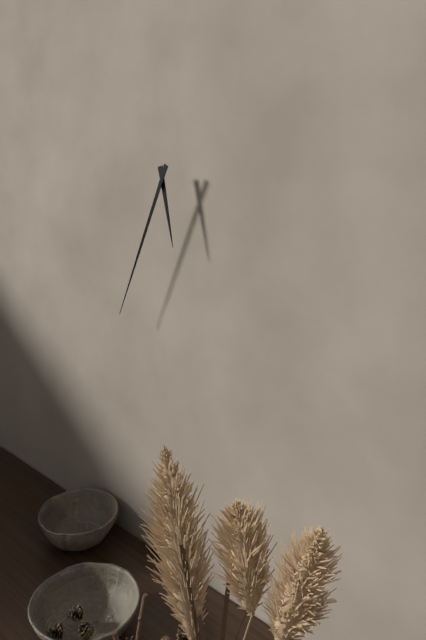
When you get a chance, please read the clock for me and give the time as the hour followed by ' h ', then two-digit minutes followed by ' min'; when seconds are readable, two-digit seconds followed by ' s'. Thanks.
5 h 34 min
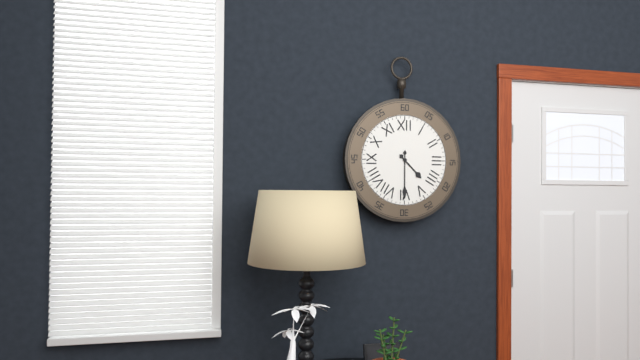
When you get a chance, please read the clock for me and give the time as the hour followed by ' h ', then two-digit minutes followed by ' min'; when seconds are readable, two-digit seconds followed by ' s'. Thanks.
4 h 30 min
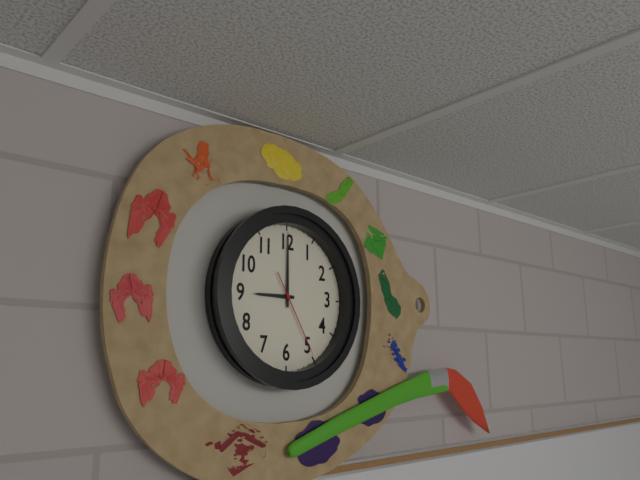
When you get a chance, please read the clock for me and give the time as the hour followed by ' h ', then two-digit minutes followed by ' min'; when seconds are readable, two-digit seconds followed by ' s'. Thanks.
9 h 00 min 25 s
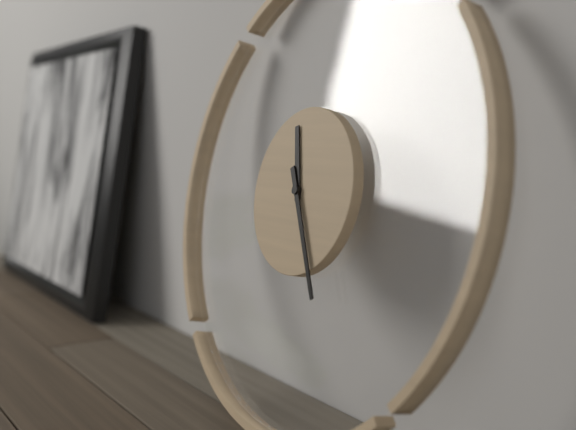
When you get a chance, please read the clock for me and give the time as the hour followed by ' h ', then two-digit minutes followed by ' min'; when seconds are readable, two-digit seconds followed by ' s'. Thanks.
11 h 25 min
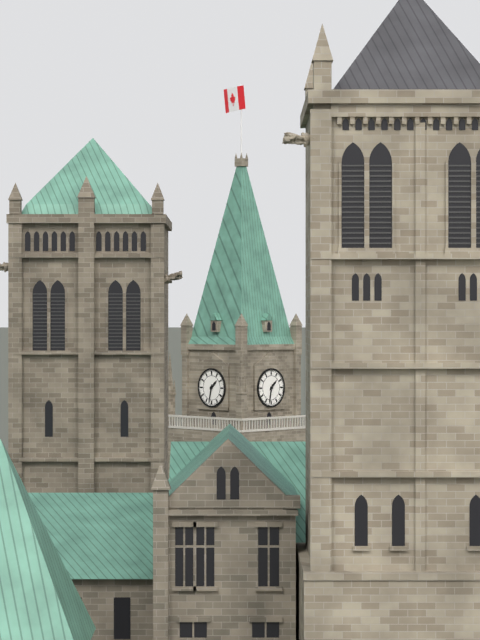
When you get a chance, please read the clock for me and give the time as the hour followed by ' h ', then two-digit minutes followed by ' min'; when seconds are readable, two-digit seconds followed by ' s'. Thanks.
1 h 32 min
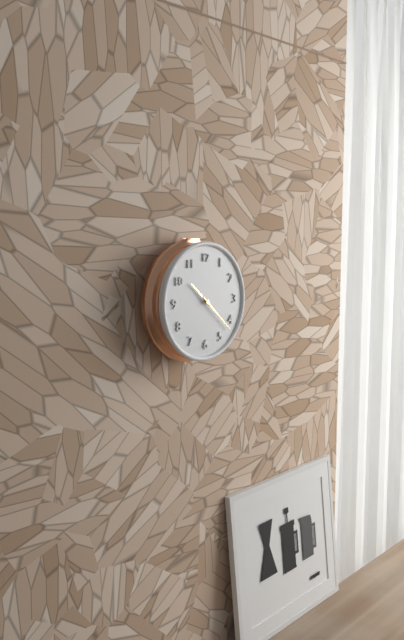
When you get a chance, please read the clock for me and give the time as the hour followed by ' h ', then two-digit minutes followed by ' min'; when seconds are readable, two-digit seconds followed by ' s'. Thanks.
10 h 22 min
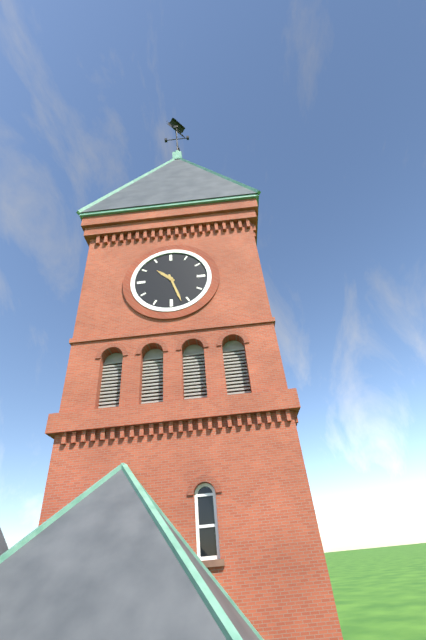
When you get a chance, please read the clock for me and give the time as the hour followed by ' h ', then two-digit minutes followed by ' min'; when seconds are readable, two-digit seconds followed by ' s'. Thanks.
10 h 27 min
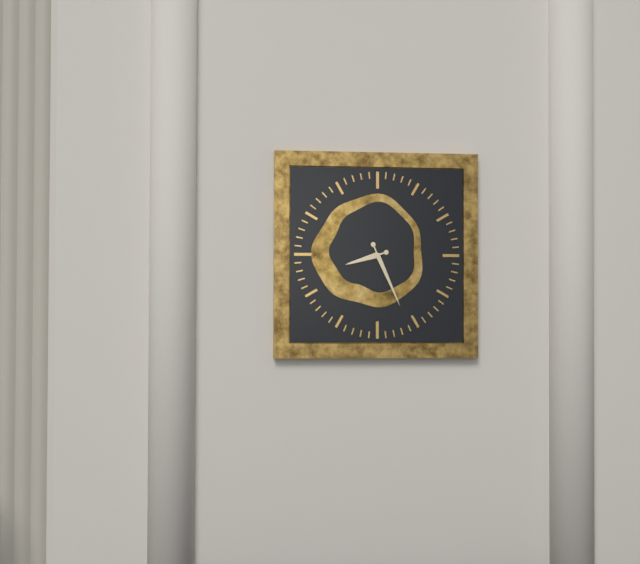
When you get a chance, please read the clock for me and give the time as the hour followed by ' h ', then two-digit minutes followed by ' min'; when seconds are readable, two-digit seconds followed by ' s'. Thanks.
8 h 26 min
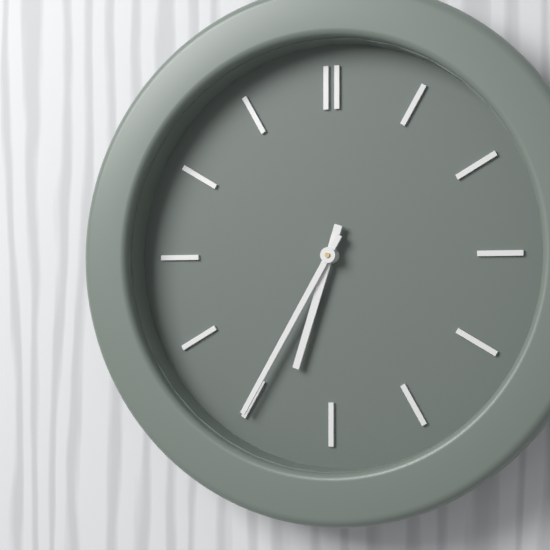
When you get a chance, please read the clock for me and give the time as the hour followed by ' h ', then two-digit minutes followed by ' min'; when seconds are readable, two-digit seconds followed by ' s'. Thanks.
6 h 35 min
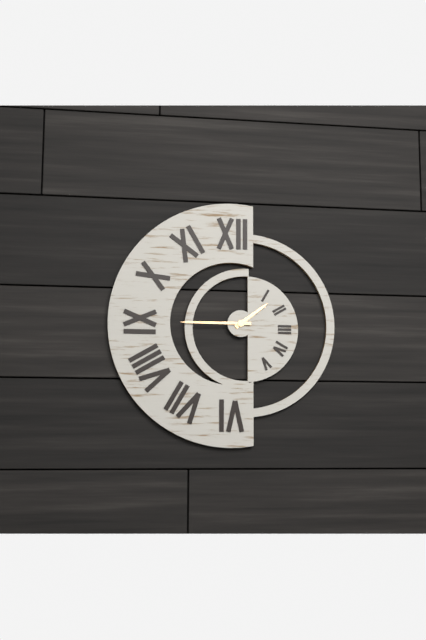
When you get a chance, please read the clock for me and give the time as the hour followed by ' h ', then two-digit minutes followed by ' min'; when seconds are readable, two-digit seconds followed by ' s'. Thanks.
1 h 45 min
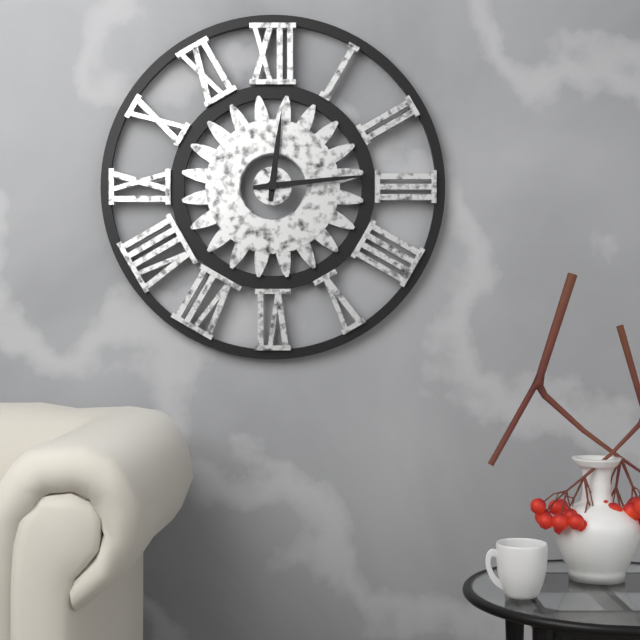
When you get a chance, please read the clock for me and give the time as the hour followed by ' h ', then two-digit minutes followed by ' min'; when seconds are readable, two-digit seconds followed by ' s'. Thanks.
12 h 14 min
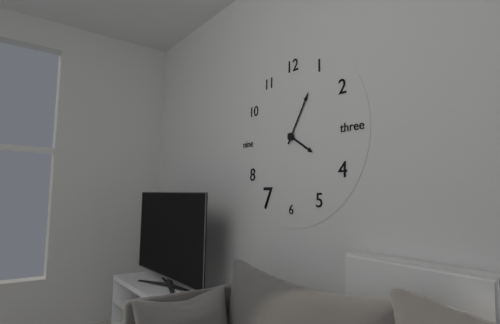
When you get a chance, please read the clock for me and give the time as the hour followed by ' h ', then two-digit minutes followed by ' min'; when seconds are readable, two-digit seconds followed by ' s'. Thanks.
4 h 05 min
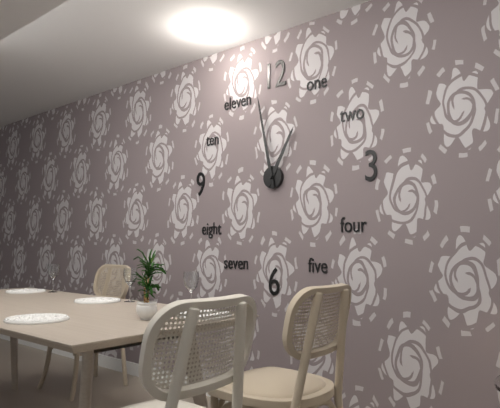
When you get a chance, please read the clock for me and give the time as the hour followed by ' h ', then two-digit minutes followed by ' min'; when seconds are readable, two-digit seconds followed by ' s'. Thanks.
12 h 58 min
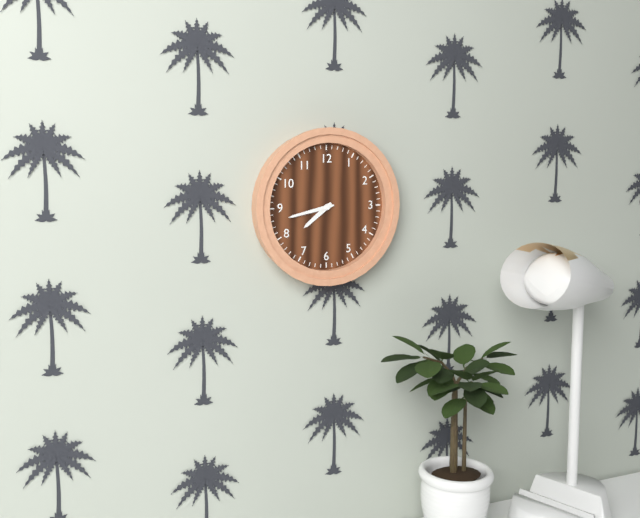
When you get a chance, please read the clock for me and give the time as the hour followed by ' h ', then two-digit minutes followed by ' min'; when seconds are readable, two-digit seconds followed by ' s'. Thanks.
7 h 43 min
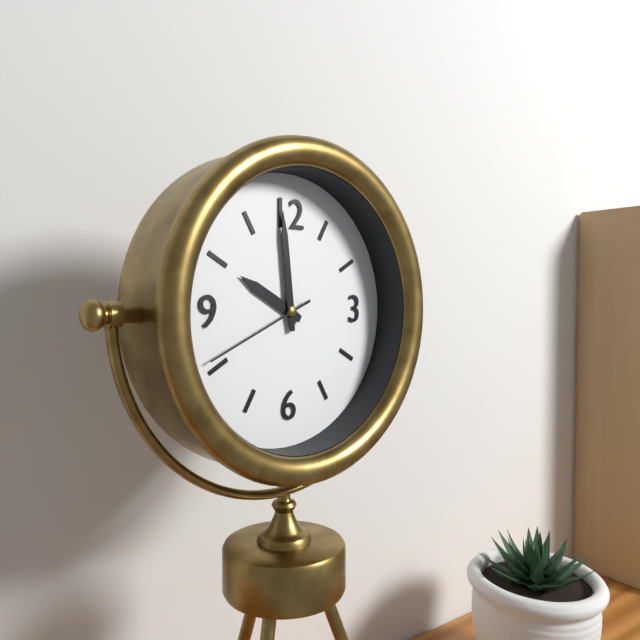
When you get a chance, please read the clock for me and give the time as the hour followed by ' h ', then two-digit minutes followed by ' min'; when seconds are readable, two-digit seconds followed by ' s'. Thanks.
9 h 59 min 41 s
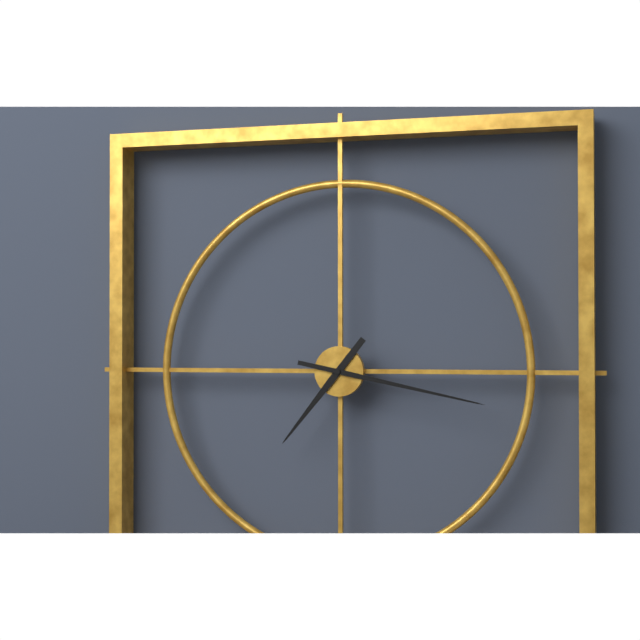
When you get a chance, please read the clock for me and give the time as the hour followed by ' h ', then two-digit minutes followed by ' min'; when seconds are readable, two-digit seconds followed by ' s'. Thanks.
7 h 17 min
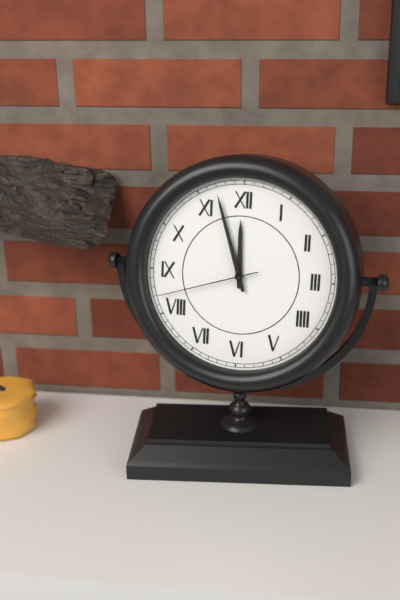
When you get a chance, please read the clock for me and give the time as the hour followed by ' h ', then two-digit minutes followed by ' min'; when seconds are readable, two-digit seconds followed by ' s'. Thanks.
11 h 57 min 42 s
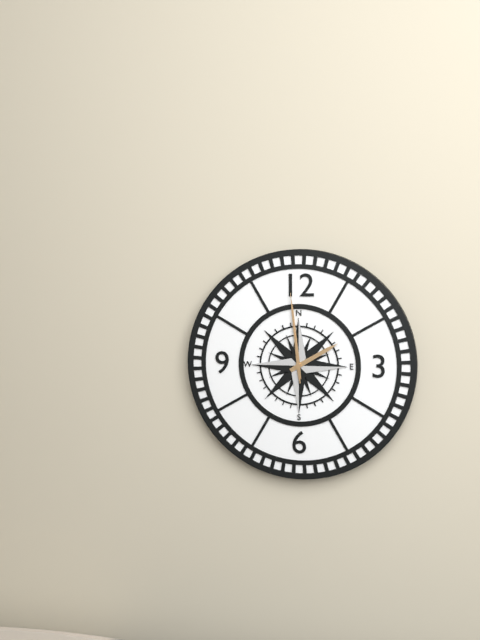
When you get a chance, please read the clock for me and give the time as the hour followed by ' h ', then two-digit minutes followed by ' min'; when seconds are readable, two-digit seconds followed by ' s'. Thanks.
1 h 59 min 59 s
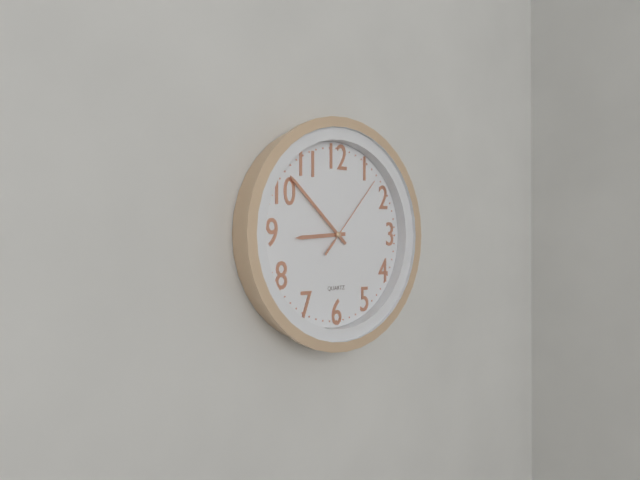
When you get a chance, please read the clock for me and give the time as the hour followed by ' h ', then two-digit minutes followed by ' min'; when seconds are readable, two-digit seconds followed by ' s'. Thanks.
8 h 52 min 07 s
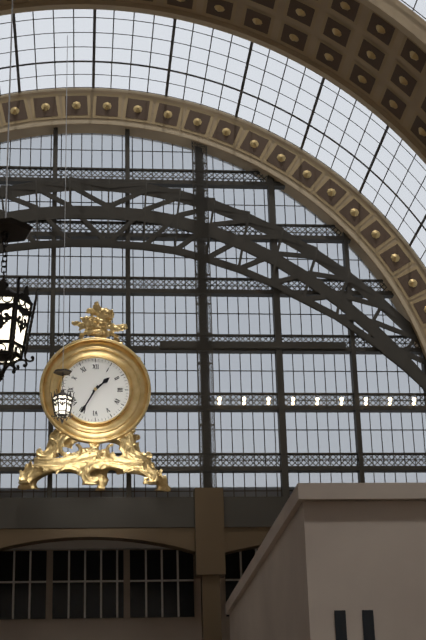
===============
GIVEN PROBLEM
Rewrite all of the records above, changing "clock" to "watch" wherever it appears and leaving everything else the same. Omit the pictures from your answer.

TASK RESULT
When you get a chance, please read the watch for me and give the time as the hour followed by ' h ', then two-digit minutes followed by ' min'; when seconds are readable, two-digit seconds followed by ' s'. Thanks.
5 h 34 min
When you get a chance, please read the watch for me and give the time as the hour followed by ' h ', then two-digit minutes followed by ' min'; when seconds are readable, two-digit seconds followed by ' s'. Thanks.
4 h 30 min
When you get a chance, please read the watch for me and give the time as the hour followed by ' h ', then two-digit minutes followed by ' min'; when seconds are readable, two-digit seconds followed by ' s'. Thanks.
9 h 00 min 25 s
When you get a chance, please read the watch for me and give the time as the hour followed by ' h ', then two-digit minutes followed by ' min'; when seconds are readable, two-digit seconds followed by ' s'. Thanks.
11 h 25 min
When you get a chance, please read the watch for me and give the time as the hour followed by ' h ', then two-digit minutes followed by ' min'; when seconds are readable, two-digit seconds followed by ' s'. Thanks.
1 h 32 min
When you get a chance, please read the watch for me and give the time as the hour followed by ' h ', then two-digit minutes followed by ' min'; when seconds are readable, two-digit seconds followed by ' s'. Thanks.
10 h 22 min
When you get a chance, please read the watch for me and give the time as the hour followed by ' h ', then two-digit minutes followed by ' min'; when seconds are readable, two-digit seconds followed by ' s'. Thanks.
10 h 27 min
When you get a chance, please read the watch for me and give the time as the hour followed by ' h ', then two-digit minutes followed by ' min'; when seconds are readable, two-digit seconds followed by ' s'. Thanks.
8 h 26 min
When you get a chance, please read the watch for me and give the time as the hour followed by ' h ', then two-digit minutes followed by ' min'; when seconds are readable, two-digit seconds followed by ' s'. Thanks.
6 h 35 min
When you get a chance, please read the watch for me and give the time as the hour followed by ' h ', then two-digit minutes followed by ' min'; when seconds are readable, two-digit seconds followed by ' s'. Thanks.
1 h 45 min
When you get a chance, please read the watch for me and give the time as the hour followed by ' h ', then two-digit minutes followed by ' min'; when seconds are readable, two-digit seconds followed by ' s'. Thanks.
12 h 14 min
When you get a chance, please read the watch for me and give the time as the hour followed by ' h ', then two-digit minutes followed by ' min'; when seconds are readable, two-digit seconds followed by ' s'. Thanks.
4 h 05 min
When you get a chance, please read the watch for me and give the time as the hour followed by ' h ', then two-digit minutes followed by ' min'; when seconds are readable, two-digit seconds followed by ' s'. Thanks.
12 h 58 min
When you get a chance, please read the watch for me and give the time as the hour followed by ' h ', then two-digit minutes followed by ' min'; when seconds are readable, two-digit seconds followed by ' s'. Thanks.
7 h 43 min
When you get a chance, please read the watch for me and give the time as the hour followed by ' h ', then two-digit minutes followed by ' min'; when seconds are readable, two-digit seconds followed by ' s'. Thanks.
9 h 59 min 41 s
When you get a chance, please read the watch for me and give the time as the hour followed by ' h ', then two-digit minutes followed by ' min'; when seconds are readable, two-digit seconds followed by ' s'. Thanks.
7 h 17 min
When you get a chance, please read the watch for me and give the time as the hour followed by ' h ', then two-digit minutes followed by ' min'; when seconds are readable, two-digit seconds followed by ' s'. Thanks.
11 h 57 min 42 s
When you get a chance, please read the watch for me and give the time as the hour followed by ' h ', then two-digit minutes followed by ' min'; when seconds are readable, two-digit seconds followed by ' s'. Thanks.
1 h 59 min 59 s
When you get a chance, please read the watch for me and give the time as the hour followed by ' h ', then two-digit minutes followed by ' min'; when seconds are readable, two-digit seconds followed by ' s'. Thanks.
8 h 52 min 07 s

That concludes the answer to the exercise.